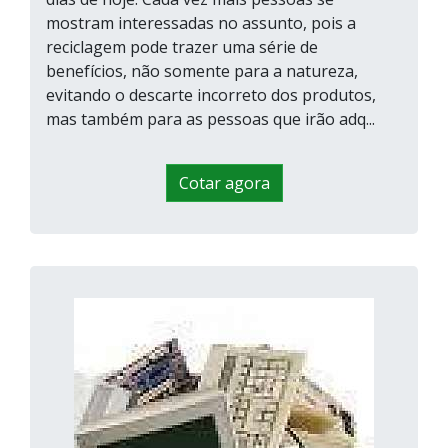
mostram interessadas no assunto, pois a
reciclagem pode trazer uma série de
benefícios, não somente para a natureza,
evitando o descarte incorreto dos produtos,
mas também para as pessoas que irão adq...
Cotar agora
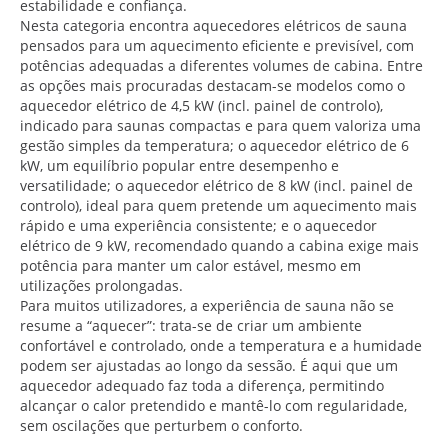
estabilidade e confiança.
Nesta categoria encontra aquecedores elétricos de sauna
pensados para um aquecimento eficiente e previsível, com
potências adequadas a diferentes volumes de cabina. Entre
as opções mais procuradas destacam-se modelos como o
aquecedor elétrico de 4,5 kW (incl. painel de controlo),
indicado para saunas compactas e para quem valoriza uma
gestão simples da temperatura; o aquecedor elétrico de 6
kW, um equilíbrio popular entre desempenho e
versatilidade; o aquecedor elétrico de 8 kW (incl. painel de
controlo), ideal para quem pretende um aquecimento mais
rápido e uma experiência consistente; e o aquecedor
elétrico de 9 kW, recomendado quando a cabina exige mais
potência para manter um calor estável, mesmo em
utilizações prolongadas.
Para muitos utilizadores, a experiência de sauna não se
resume a “aquecer”: trata-se de criar um ambiente
confortável e controlado, onde a temperatura e a humidade
podem ser ajustadas ao longo da sessão. É aqui que um
aquecedor adequado faz toda a diferença, permitindo
alcançar o calor pretendido e mantê-lo com regularidade,
sem oscilações que perturbem o conforto.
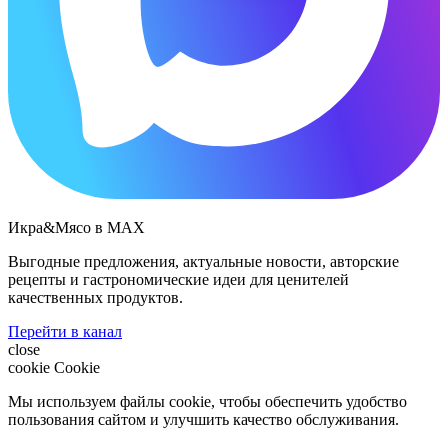
Икра&Мясо в МАХ
Выгодные предложения, актуальные новости, авторские
рецепты и гастрономические идеи для ценителей
качественных продуктов.
Перейти в канал
close
cookie
Cookie
Мы используем файлы cookie, чтобы обеспечить удобство
пользования сайтом и улучшить качество обслуживания.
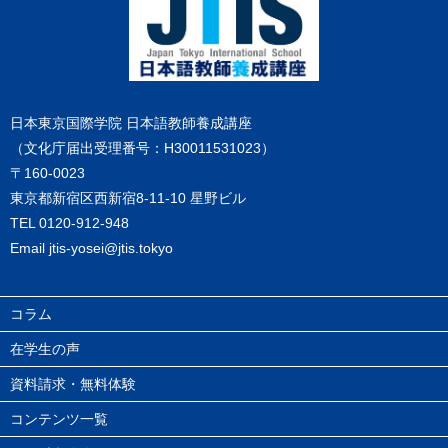
日本東京国際学院 日本語教師養成講座
（文化庁届出受理番号：H30011531023）
〒160-0023
東京都新宿区西新宿8-11-10 星野ビル
TEL
0120-912-948
Email
jtis-yosei@jtis.tokyo
コラム
在学生の声
資料請求・無料体験
コンテンツ一覧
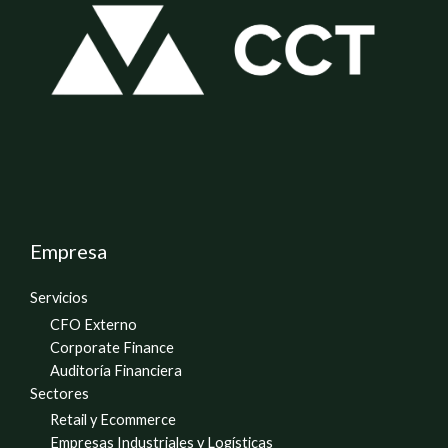
Empresa
Servicios
CFO Externo
Corporate Finance
Auditoría Financiera
Sectores
Retail y Ecommerce
Empresas Industriales y Logísticas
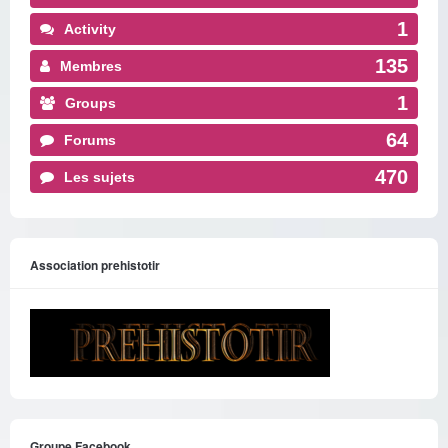
1
Activity
135
Membres
1
Groups
64
Forums
470
Les sujets
Association prehistotir
Groupe Facebook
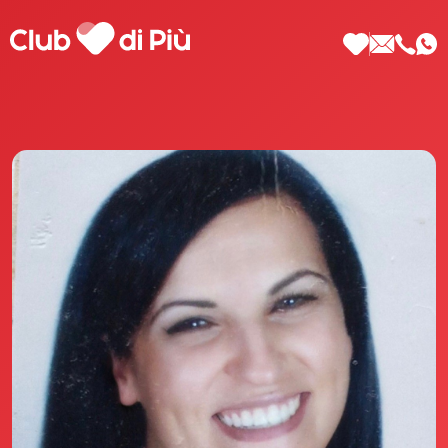
Scopri Club di Più
Le testimonianze Club di Più
La fondatrice Valeria Pilla
Annunci Donne
Agenzia matrimoniale Club di Più
Love Notebook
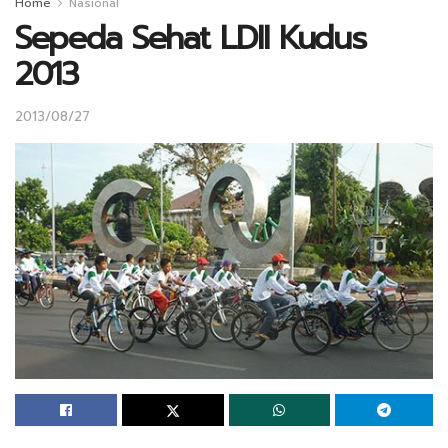
Home
Nasional
Sepeda Sehat LDII Kudus
2013
2013/08/27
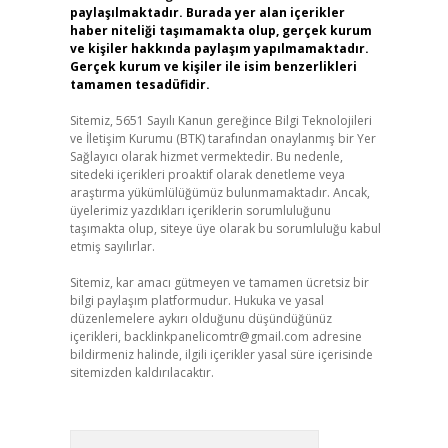
paylaşılmaktadır. Burada yer alan içerikler
haber niteliği taşımamakta olup, gerçek kurum
ve kişiler hakkında paylaşım yapılmamaktadır.
Gerçek kurum ve kişiler ile isim benzerlikleri
tamamen tesadüfidir.
Sitemiz, 5651 Sayılı Kanun gereğince Bilgi Teknolojileri
ve İletişim Kurumu (BTK) tarafından onaylanmış bir Yer
Sağlayıcı olarak hizmet vermektedir. Bu nedenle,
sitedeki içerikleri proaktif olarak denetleme veya
araştırma yükümlülüğümüz bulunmamaktadır. Ancak,
üyelerimiz yazdıkları içeriklerin sorumluluğunu
taşımakta olup, siteye üye olarak bu sorumluluğu kabul
etmiş sayılırlar.
Sitemiz, kar amacı gütmeyen ve tamamen ücretsiz bir
bilgi paylaşım platformudur. Hukuka ve yasal
düzenlemelere aykırı olduğunu düşündüğünüz
içerikleri,
backlinkpanelicomtr@gmail.com
adresine
bildirmeniz halinde, ilgili içerikler yasal süre içerisinde
sitemizden kaldırılacaktır.
Arama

_ _ _

● **TASK REQUIREMENTS**
Copy each line of the data above that holds "tamamen".

● **THE ANSWER**
tamamen tesadüfidir.
Sitemiz, kar amacı gütmeyen ve tamamen ücretsiz bir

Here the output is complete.